I had also thought about the GAIT issue, but with discounted it since my
SE was showing such high strength of something. I'm not technical enough
to know for sure, but I would have thought that my GSM phone would not
even know a TDMA signal existed. My 6340 didn't really tell me when it
was in GSM, TDMA, or AMPS mode so I wouldn't have known if it was
switching. I do know that I had no trouble making or receiving calls and
didn't have any extra charges (roaming or otherwise) on my bill after
returning home.
I'm betting that you may be right on and that BVI provider is the
culprit. Is there any way to set my phone to pick up and stick with a
Cingular signal regardless of its strength instead of jumping to a
stronger but not supported network? I would have thought this was
standard behavior.
- 03-15-2007, 11:31 PM #6SMSGuest
Re: Service in St. Thomas
[Sorry I meant 1800 MHz, not 1900 MHz. Also forgot to copy to
alt.cellular.attws as we're supposed to be doing.]
Greg wrote:
> I had also thought about the GAIT issue, but with discounted it since
my SE was showing such high strength of something.

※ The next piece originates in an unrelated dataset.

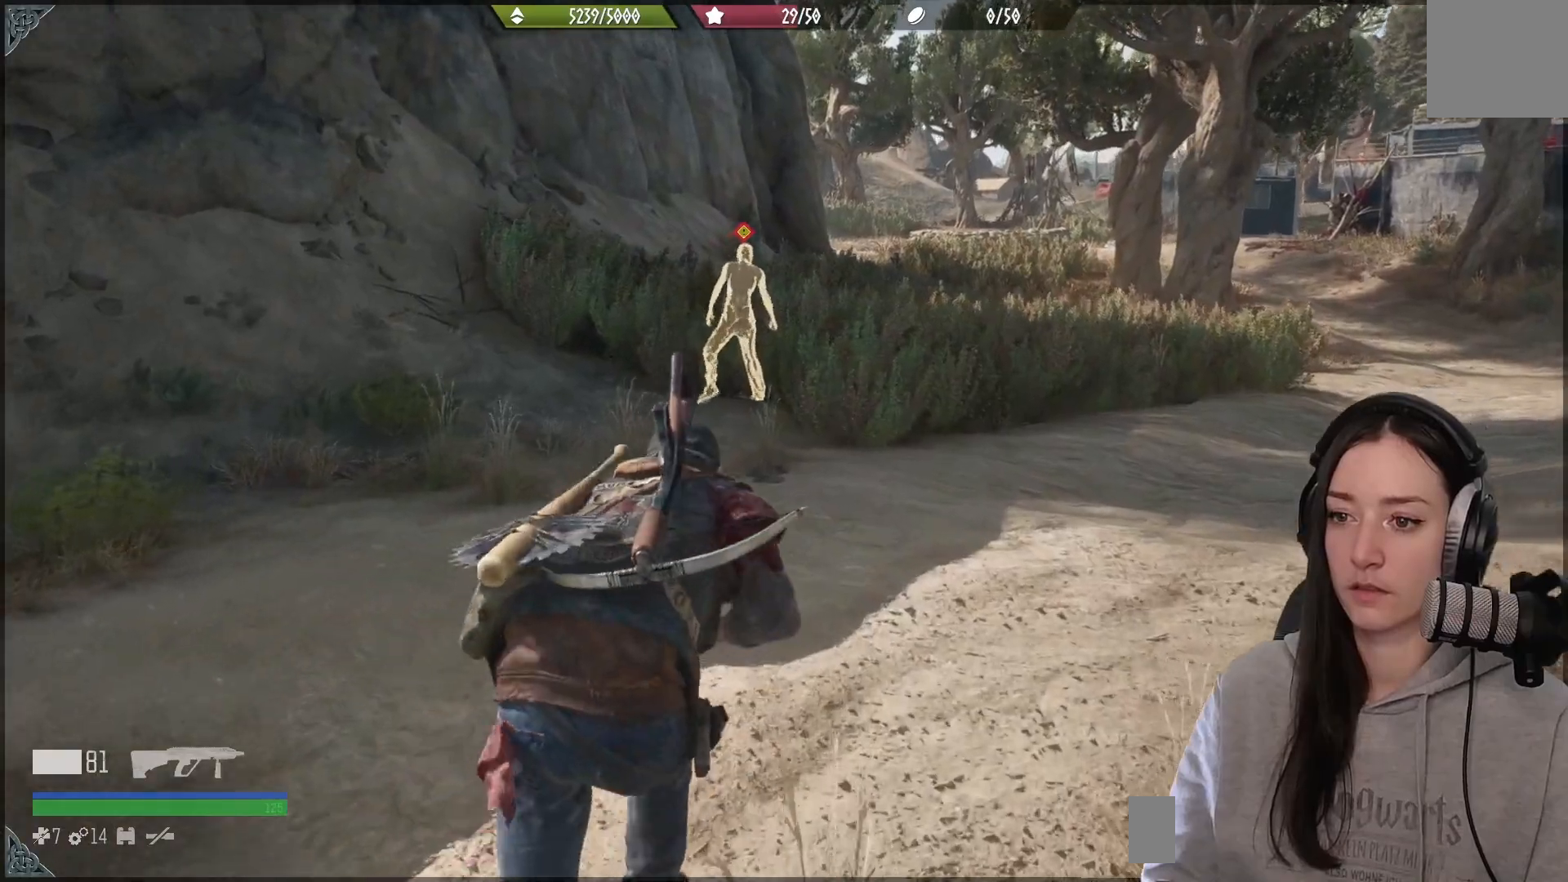
{"buttons": [], "left_stick": "up", "right_stick": "center", "events": []}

You'll often see a good signal that you can't use with both GSM and CDMA
if there is no roaming agreement with whoever the signal belongs to.
The reason I would think that GAIT had something to do with it with the
6340 is because it's likely that any AMPS service there belonged to
either Cingular (AT&T) or Verizon, and the Cingular AMPS would be fair
game for non-roaming service (and perhaps the Verizon AMPS as well).

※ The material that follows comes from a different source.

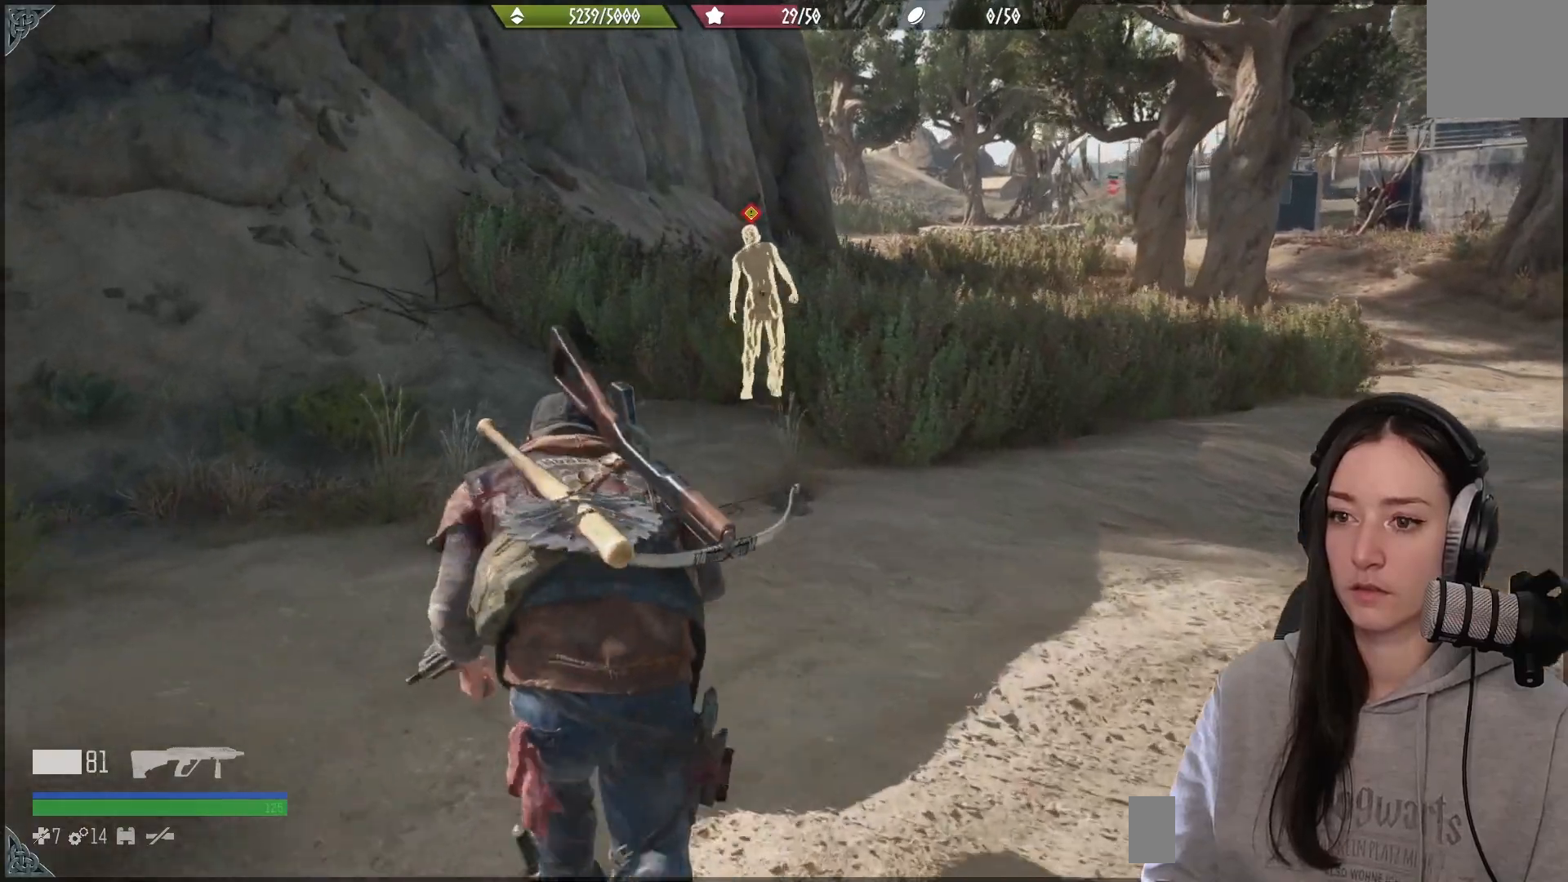
{"buttons": [], "left_stick": "up", "right_stick": "center", "events": []}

> I'm not technical enough to know for sure, but I would have thought
that my GSM phone would not even know a TDMA signal existed.

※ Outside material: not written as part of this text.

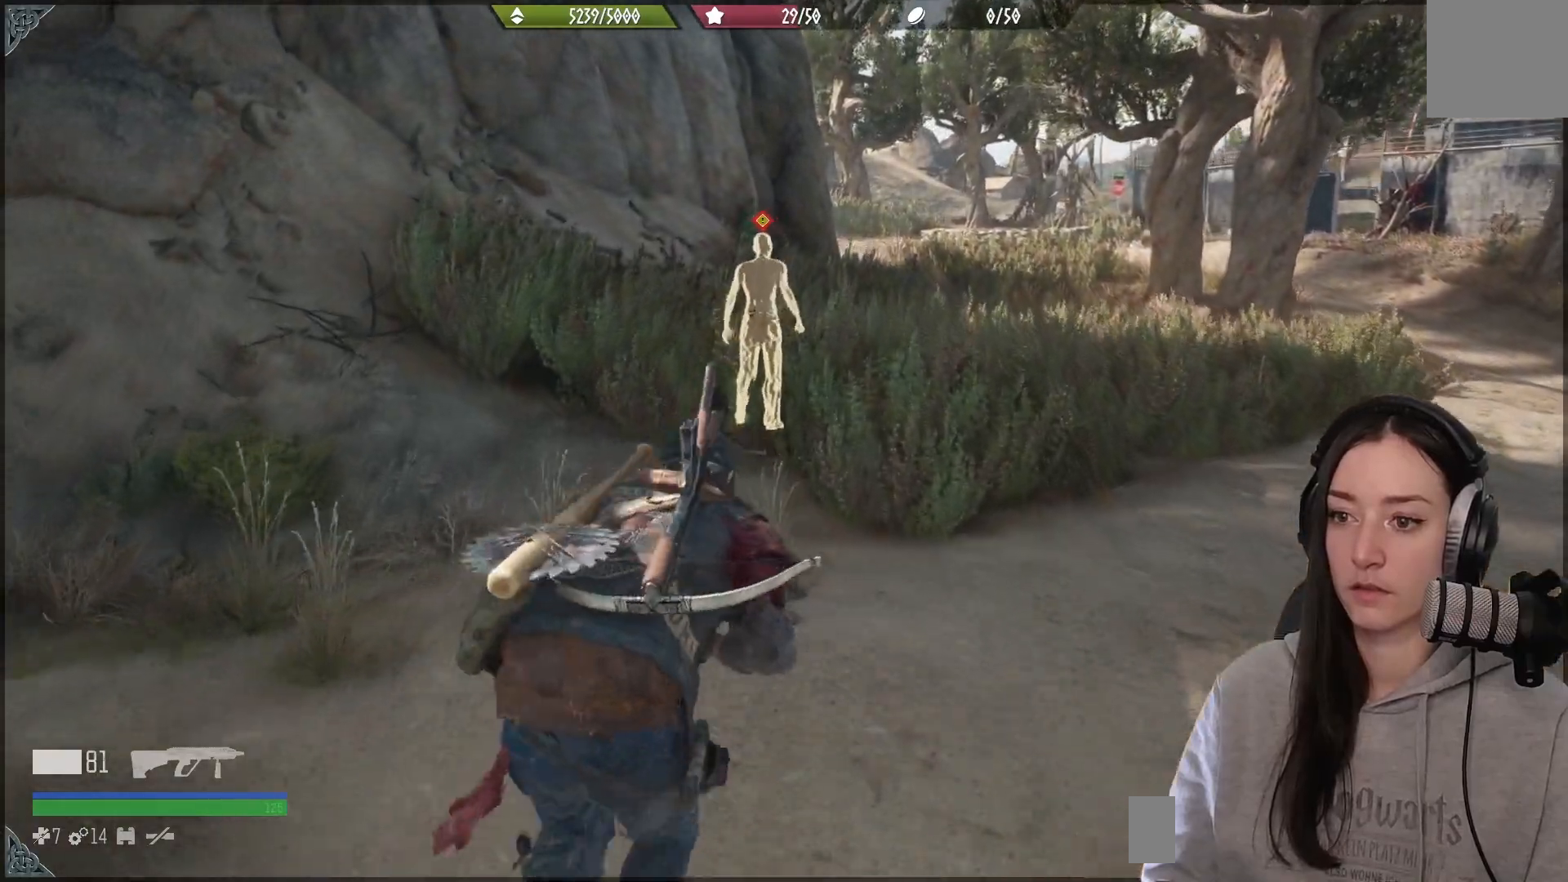
{"buttons": [], "left_stick": "up", "right_stick": "center", "events": []}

I think it's a mistake to believe that the GSM signal that your SE phone
picked up was the same signal that the GAIT phone was actually using in
the past.
Remember that the 6340 would not pick up a 900 MHz or 1800 MHz GSM
signal, but the SE will. There are too many variables here to be sure of
anything, but the whole reason for the GAIT phones was to be able to use
the more extensive AMPS and TDMA networks while the GSM network was
being built out.
> My 6340 didn't really tell me when it was in GSM, TDMA, or AMPS mode
so I wouldn't have known if it was switching. I do know that I had no
trouble making or receiving calls and didn't have any extra charges
(roaming or otherwise) on my bill after returning home.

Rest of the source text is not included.